Young MkPs are GFP+ in FlkSwitch mice2,32, and it has been proposed that CD48− MkPs in young mice arise directly from HSCs42–44. However, this view is at odds with our FlkSwitch model as the irreversible switch from Tom to GFP happens directly downstream of HSCs (Figure 1A)1,2,32. Further, the proportion of GFP+ MkPs in young mice is equivalent to that of Flk2+ MPPs, CMPs, GMPs, and MEPs1,2,32, indicating that major intermediate cell states, and not HSCs, are directly upstream of young MkPs. We originally defined ncMkPs in aged mice as being primarily Tom+ (Figures 1–2). Therefore, the surprising finding of a rare population of young ncMkPs may indicate that the age-progressive, HSC-direct (Tom+) MkPs only exist as functionally enhanced MkPs in old mice as their cell surface CD48 and CD321 profile is indistinguishable from that of young ncMkPs. Thus, young mice have two MkP subpopulations; cMkPs and ncMkPs, both of which are GFP+. However, aged mice may have three MkP subpopulations; cMkPs (GFP+), ncMkPs (GFP+), and age-unique (Tom+) MkPs that share CD48 and CD321 expression overlap with ncMkPs. Future investigations will be required to fully deconvolute the phenotypic and functional heterogeneity of MkPs and to identify each subpopulation’s ontogeny.
Because of the prevalence of platelet-related disorders, MkP/platelet ontogeny throughout life is an area under intense investigation1,2,42–44. Encouragingly, in vitro-derived MkPs from old HSCs recapitulate the in situ state with respect to increased numbers and altered cMkP/ncMkP frequency compared to young HSCs (Figure 6C–E). It is interesting to note that young and aged CD41− myeloid progenitors made virtually no ncMkPs (Figure 6F), possibly hinting at a more upstream source of this unique cellular pool. Aged ncMkPs (Tom+) arise directly from HSCs2; while the cellular origin of young ncMkPs remains elusive, their production is downstream of HSCs and does not appear to involve classical myeloid progenitors. Further, the lack of complete HSC clonal restriction to one MkP subtype indicates that environment or other factors may play a role in the MkP subtype differentiation pathway. Indeed, transplantation of aged HSCs into a young recipient restored young-like ratios of cMkPs and ncMkPs. It is possible that other methods of HSC stratification, such as vWF expression42, will better predict MkP subtype generation. Transplantation of clonally restricted vWF+ platelet-biased HSCs results in mutlilineage reconstitution42, effectively “resetting” HSC function, similar to our observations (Figure 6G–I). Thus, further investigation is required to uncover the root cause of the age-progressive, non-canonical MkP pathway.

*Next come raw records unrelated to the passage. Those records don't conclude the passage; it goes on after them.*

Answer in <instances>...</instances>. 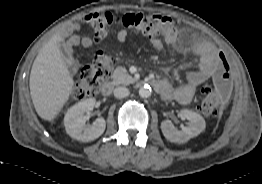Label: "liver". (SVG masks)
<instances>
[{
	"mask_svg": "<svg viewBox=\"0 0 262 184\" xmlns=\"http://www.w3.org/2000/svg\"><path fill=\"white\" fill-rule=\"evenodd\" d=\"M64 37L54 34L41 48L30 73V93L37 114L52 121L73 91L74 80L64 62L58 43Z\"/></svg>",
	"mask_w": 262,
	"mask_h": 184,
	"instance_id": "6515ba94",
	"label": "liver"
}]
</instances>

Here, we demonstrate that age-progressive, direct HSC-derived MkPs can be faithfully identified phenotypically and transcriptomically using the surrogate markers CD48 and CD321 to identify the analogous ncMkP (CD48−CD321+). Aged ncMkPs recapitulate their Tom+ counterparts with striking efficiency, enabling widespread experimental application of this paradigm. We also made the surprising discovery that young mice possess very rare ncMkPs that possess enhanced myeloid cell reconstitution capacity upon transplantation compared to their canonical counterparts, yet lack the age-related and paradoxical increased platelet production efficiency of aged ncMkPs. Given that human HSCs gain platelet bias with age49, and thrombotic diseases are major health concerns, modulating the number and type of platelets ultimately produced has huge therapeutic potential. Thus, ncMkPs may represent a foundational cellular target to explore for such modulation with the ultimate goal of alleviating patient morbidity and mortality.
Methods
Mice
All mice were housed and cared for in an AAALAC-accredited animal facility at the University of California, Santa Cruz (UCSC) and maintained and used under approved IACUC guidelines. Barrier mouse rooms are temperature controlled and on a 12-hour day/night cycle. Mice had ad libitum access to water and food and daily care assessments. Care staff include a trained veterinarian, vivarium manager, and staff. Specific strains used for this study are C57BL/6J (wild-type [WT], Jackson Laboratory #000664), C57BL/6-Tg(UBC-GFP)30Scha/J (UBC-GFP, Jackson Laboratory #004353), and Flk2-Cre x mT/mG mice (FlkSwitch, crossed, bred, and maintained in-house). Aged (20–24 month) WT mice provided by the National Institutes of Health Rodent Ordering System. All mouse ages and numbers indicated in figure legends. WT and UBC-GFP mice were randomized based on sex whereas male FlkSwitch mice were used.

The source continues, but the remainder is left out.